Amnesty International Says Kurdish Activist “Arbitrarily” Detained in Iran

Amnesty International Says Kurdish Activist “Arbitrarily” Detained in Iran

13:45 - 14 November 2019


HENGAW — The Amnesty International described the arrest of Kurdish civil society activist Zahra Mohammadi in Iran “arbitrarily”, calling for action to release her.

Mohammadi, aged 29, has been arbitrarily detained since her arrest in Sanandaj, Kurdistan province, Iran, on 23 May 2019, Amnesty International said in a statement.

“She is charged with national security offences, in relation to her civil society work empowering marginalized members of Iran’s Kurdish minority,” the statement added.

The organization called for action to urge Iranian authorities to release Mohammadi. It asks people to write an appeal to Mohammad Jabbari, the public prosecutor of Iran, to take immediate action and release the Kurdish activist.
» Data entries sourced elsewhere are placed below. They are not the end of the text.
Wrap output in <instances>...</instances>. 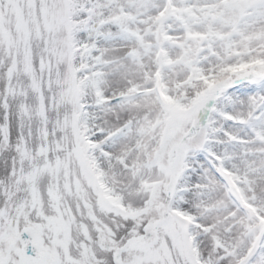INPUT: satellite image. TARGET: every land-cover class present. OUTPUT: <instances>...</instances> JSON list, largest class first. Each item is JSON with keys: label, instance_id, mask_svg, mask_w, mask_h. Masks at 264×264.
I'll return each mask as SVG.
<instances>
[{"label": "snow or ice", "instance_id": "obj_1", "mask_svg": "<svg viewBox=\"0 0 264 264\" xmlns=\"http://www.w3.org/2000/svg\"><path fill=\"white\" fill-rule=\"evenodd\" d=\"M0 264H264V0H0Z\"/></svg>", "mask_w": 264, "mask_h": 264}]
</instances>
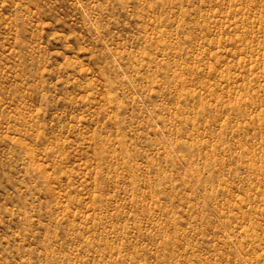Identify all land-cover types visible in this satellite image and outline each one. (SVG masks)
Masks as SVG:
<instances>
[{"label": "rangeland", "instance_id": "rangeland-1", "mask_svg": "<svg viewBox=\"0 0 264 264\" xmlns=\"http://www.w3.org/2000/svg\"><path fill=\"white\" fill-rule=\"evenodd\" d=\"M0 264H264V0H0Z\"/></svg>", "mask_w": 264, "mask_h": 264}]
</instances>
Below are additional information about Zahra Mohammadi, provided by Amnesty International:
On 18 September 2019, without any prior notice to her lawyers, Zahra Mohammadi was transferred to Branch One of the Revolutionary Court of Sanandaj. Her lawyer and family were alerted that she was in court, and promptly arrived to protest the hearing taking place without prior notice. Her court session was subsequently postponed to a later date, though no further hearings have taken place since and the court has sent the case back to the office of the prosecutor for further investigations. She has met with her lawyers just once, nearly four months after her arrest, and after the second round of interrogations during incommunicado detention ended on 16 September.

During the period she was held in incommunicado detention and subjected to interrogations for over two months without access to a lawyer, Zahra Mohammadi’s family made numerous attempts with different government offices in Sanandaj to learn what had happened to her. During one visit to the Ministry of Intelligence office, her family was permitted to speak over the phone with Zahra Mohammadi’s interrogator. According to information received by Amnesty International, the interrogator told her family that Zahra Mohammadi was being denied contact with her family to put her under greater pressure to sign documents and agree to work for the ministry of intelligence and that, once she had done so, she would again be able to see her family.
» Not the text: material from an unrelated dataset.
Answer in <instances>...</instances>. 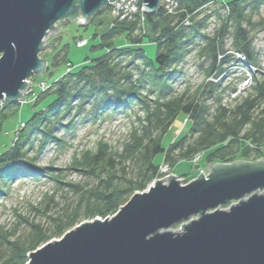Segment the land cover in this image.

Since being held in incommunicado detention, Zahra Mohammadi has experienced a stomach-related illness for which the prison doctor prescribed medication, but she has said that the medication makes her nauseous and that her illness continues. She also has a pre-existing digestive condition which requires a special diet and medication. Since detention, she has neither been able to follow the special diet nor take her medication. Her family has requested she be transferred to hospital for examinations, but no response has been given to them.

Zahra Mohmmadi is the director of the Nojin Cultural Association, whose activities include teaching the Kurdish language and literature and other civil society activities. Prior to her 23 May 2019 arrest, Zahra Mohammadi had been subjected to several lengthy interrogations by the ministry of intelligence. The last took place on 8 March 2019, when she was interrogated for eight hours without the presence of a lawyer.
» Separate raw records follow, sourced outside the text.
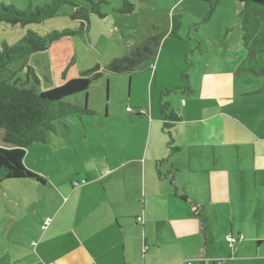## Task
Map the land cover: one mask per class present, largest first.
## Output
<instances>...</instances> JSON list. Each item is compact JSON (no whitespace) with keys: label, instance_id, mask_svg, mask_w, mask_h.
<instances>
[{"label":"crops","instance_id":"1","mask_svg":"<svg viewBox=\"0 0 264 264\" xmlns=\"http://www.w3.org/2000/svg\"><path fill=\"white\" fill-rule=\"evenodd\" d=\"M84 1L95 6L73 0L78 8L85 6L88 14L87 18H79L82 30L90 27V18H93L106 21V26L113 31L120 32V28L130 26L137 32L128 35L131 39L128 50L119 58L138 62L119 74L132 73L148 61L147 68L151 72L155 69L151 73L155 83L160 55L155 65L152 59L163 34H144L135 13L136 0ZM179 1L174 0V4ZM129 3L132 7L127 10ZM130 16L133 21L129 20ZM122 20L129 24H121ZM243 53L233 69L237 66L238 72L251 74L238 70ZM135 74L138 83L139 73ZM214 77L215 82L207 83L218 95L216 109L209 103L211 98H202V93L196 92L204 87L196 88L190 80L185 84L176 83L174 88L165 84L161 88L155 86V95L150 86L146 90L149 99L143 100L144 105L123 103V117L116 119L111 140L119 154L109 156L110 152L104 148L109 170L102 168L95 174L85 171L82 174L91 180H85L86 185L77 190L78 178L70 180V185L62 184L63 191L69 189L70 196L59 202L51 216L45 217L50 218L45 228H42L45 219L40 224V229L50 233L59 244L55 248L47 247L50 261L44 257L43 261H37L30 252L34 261L27 262L28 257L2 249L5 255L0 264H140L137 250L142 257L151 252L154 261L149 264H185L190 258L195 261L192 264H264V100L259 101L261 108L258 109L240 106L233 96H228L230 92L221 90L225 75L220 73ZM253 77L252 82L237 83L238 96L251 98L264 91L257 92L263 87L262 78ZM255 83L259 89L250 91ZM130 85H133L132 76ZM167 89L180 92L174 93V105L166 101V113L159 107V99ZM133 91L142 95L138 85ZM133 91L130 90V97ZM195 93L200 97H192ZM224 103L230 112L225 110ZM65 121L67 124L63 125L67 127L69 122L75 127L80 123L85 125L80 114ZM105 121L102 118L98 123ZM95 185L102 188L106 198L95 194L83 200L75 197L81 191L92 193ZM128 210L131 213L124 216L126 224L135 229L130 235L129 255L123 240L124 217L120 212ZM59 224L62 230L52 231ZM228 236L235 239L233 247L226 241ZM198 255L201 257L196 258Z\"/></svg>","mask_w":264,"mask_h":264},{"label":"rangeland","instance_id":"2","mask_svg":"<svg viewBox=\"0 0 264 264\" xmlns=\"http://www.w3.org/2000/svg\"><path fill=\"white\" fill-rule=\"evenodd\" d=\"M46 1L0 0V4L12 5L25 11L36 5L43 6ZM80 1L86 4L84 0ZM151 1L136 0L135 13L146 36L163 34L158 51L152 59L155 61L160 55L155 83H152L155 69L151 72L147 68L148 61L137 66L129 74L109 71L110 62L128 50V41L131 40L128 35L133 31L130 26L120 28L118 32L110 30L106 21L90 18V27L82 30L79 18L84 19V16L82 13H75L69 5L62 6L56 15L41 18L33 23L22 25L0 21V51L4 46L9 52V48L24 46V38L29 30L42 37L54 32L72 31L70 37L59 38L48 44L45 49L30 52L8 63L6 69L1 71V76L18 80L23 87L33 88L37 93L62 85L71 78L86 77L91 81L88 91L72 95L63 101L70 100L81 109L86 106L87 109L96 111L81 114L85 119L83 126L80 123L75 127L69 122L67 127L60 126L57 120L52 122V130L47 132L44 142L31 143L24 149L22 164L39 175L44 180L43 183L36 179H3L0 182V261L5 255L2 249H8L16 256L28 257L27 262L34 261L30 252H33L37 261H43L42 257L50 261L47 247L55 248L59 244L51 238L50 233L40 229V224L46 216L55 212L60 201L70 196L69 189L67 192L63 191L62 184L68 182L70 185V180L78 178L80 185L75 187L77 190L86 185L85 180H91L82 174L85 171H93L95 174L102 168L109 170L104 159V148L110 152L109 156L119 154L111 140L115 134L116 119L123 117V103L125 105L126 101L129 102L125 106H134L136 103L144 105L143 100L148 102L149 99L146 90L150 86L154 94L157 90H154L155 86L161 88L165 84L174 88L176 83L185 84L190 80L192 86L204 87L196 92L200 91L202 98H211L209 103L216 109L219 106L216 99L218 95L209 85L211 81L215 82V74L222 73L225 75L220 85L222 92H230L228 96H233L235 103L240 106L250 107L252 110L254 107L261 108L259 101L264 100V91L251 98L237 95L240 94L237 83L245 80L252 82L255 79L252 74L238 72L237 66L233 69L244 52L240 42L241 30L236 18L237 0H180L177 4H174V0ZM129 20L133 21L132 16ZM120 23L129 24L123 20ZM133 33L137 34L135 31ZM155 63L157 61L153 62L154 65ZM27 68L30 69L29 73ZM135 73H139L138 83ZM130 76L133 77L132 86ZM137 85L142 95L133 91ZM257 89L259 84L255 83L249 90ZM130 90L133 91L131 97ZM179 92L180 90L172 89H167L166 93L162 92L159 107L167 100L174 105V93ZM197 93L192 97H200ZM184 95L186 97L187 94ZM224 108L230 112V107L225 103ZM102 118L106 121L99 124L98 120ZM4 133L5 130L0 129V146H8L3 142ZM128 182L132 183L130 178ZM91 194L106 198L99 185L92 187V193L81 191L77 192L75 197L83 200ZM120 212L124 217L130 214L131 210ZM125 220L127 218L124 217L123 240L126 241V254L129 255L132 248L130 235L135 229L126 224ZM128 221L133 224L131 218H128ZM55 230H62L60 224L57 227L54 225L52 231ZM138 231L140 233L139 229ZM146 249L147 247L143 252ZM137 252L140 264L141 261L143 264L154 261L150 251L145 255L143 253V257L140 251ZM132 258H136L135 255H132ZM188 261L195 262L191 258L185 262Z\"/></svg>","mask_w":264,"mask_h":264},{"label":"trees","instance_id":"3","mask_svg":"<svg viewBox=\"0 0 264 264\" xmlns=\"http://www.w3.org/2000/svg\"><path fill=\"white\" fill-rule=\"evenodd\" d=\"M237 2L236 18L241 30L240 42L244 49V56L238 70L261 77L264 81V0H237ZM86 4L87 6L92 5L91 7L95 6V4L87 2ZM64 5L73 7L75 13H82L84 18H87L85 6L78 8L73 0H50L43 6L36 5L34 8L25 9V11L18 10L12 5L0 4V21L11 24L21 23L22 25L33 23L41 18L56 15ZM131 7L132 4L129 3L127 10H130ZM89 11L93 12L92 8H89ZM71 34H73L72 31L65 30L62 33L54 32L42 37L29 30L24 38V46L9 48L11 53L6 46L0 51V129L5 130L3 142L8 145L0 146V181L28 178L43 183L44 180L39 175L22 164L25 157L24 149L31 143L44 142L47 132L52 130V122L57 120L60 126H66L63 125V123L67 124L66 119H70L78 113L81 115L92 112L87 108L81 110L70 103V100L63 101L72 95L88 91L91 81L86 77L71 78L62 85L37 93L33 88L23 87L18 80H10V78L1 76V71L6 69L8 63L30 52L45 49L51 42ZM151 40L156 44V38ZM145 49L149 51V49ZM136 50L138 51L137 48ZM137 62L117 58L110 62L108 68L111 72L121 73L136 66ZM27 69L29 73L30 69ZM262 89H264V84L257 92ZM160 108L165 112L167 104H161ZM228 237L233 238L232 236ZM226 241L230 247H233L235 239L233 242H229L226 237ZM199 257L201 256L198 255L196 258Z\"/></svg>","mask_w":264,"mask_h":264},{"label":"built area","instance_id":"4","mask_svg":"<svg viewBox=\"0 0 264 264\" xmlns=\"http://www.w3.org/2000/svg\"><path fill=\"white\" fill-rule=\"evenodd\" d=\"M127 110H130V108H128ZM137 220H138V221H141V217H137ZM49 221H50V218L45 219V221H44V223H43V225H42V228H45L46 225L49 223ZM227 240H228L229 242H233V241H234V239L231 238V237H227ZM187 264H191V262L188 261Z\"/></svg>","mask_w":264,"mask_h":264},{"label":"bare ground","instance_id":"5","mask_svg":"<svg viewBox=\"0 0 264 264\" xmlns=\"http://www.w3.org/2000/svg\"><path fill=\"white\" fill-rule=\"evenodd\" d=\"M182 103H183V101H182Z\"/></svg>","mask_w":264,"mask_h":264}]
</instances>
Ethnic minorities in Iran, including Ahwazi Arabs, Azerbaijani Turks, Baluchis, Kurds and Turkmen, face entrenched discrimination, curtailing their access to education, employment and adequate housing. Continued economic neglect of regions with large minority populations has exacerbated poverty and marginalization. The Persian language is the sole medium of instruction in primary and secondary education in Iran.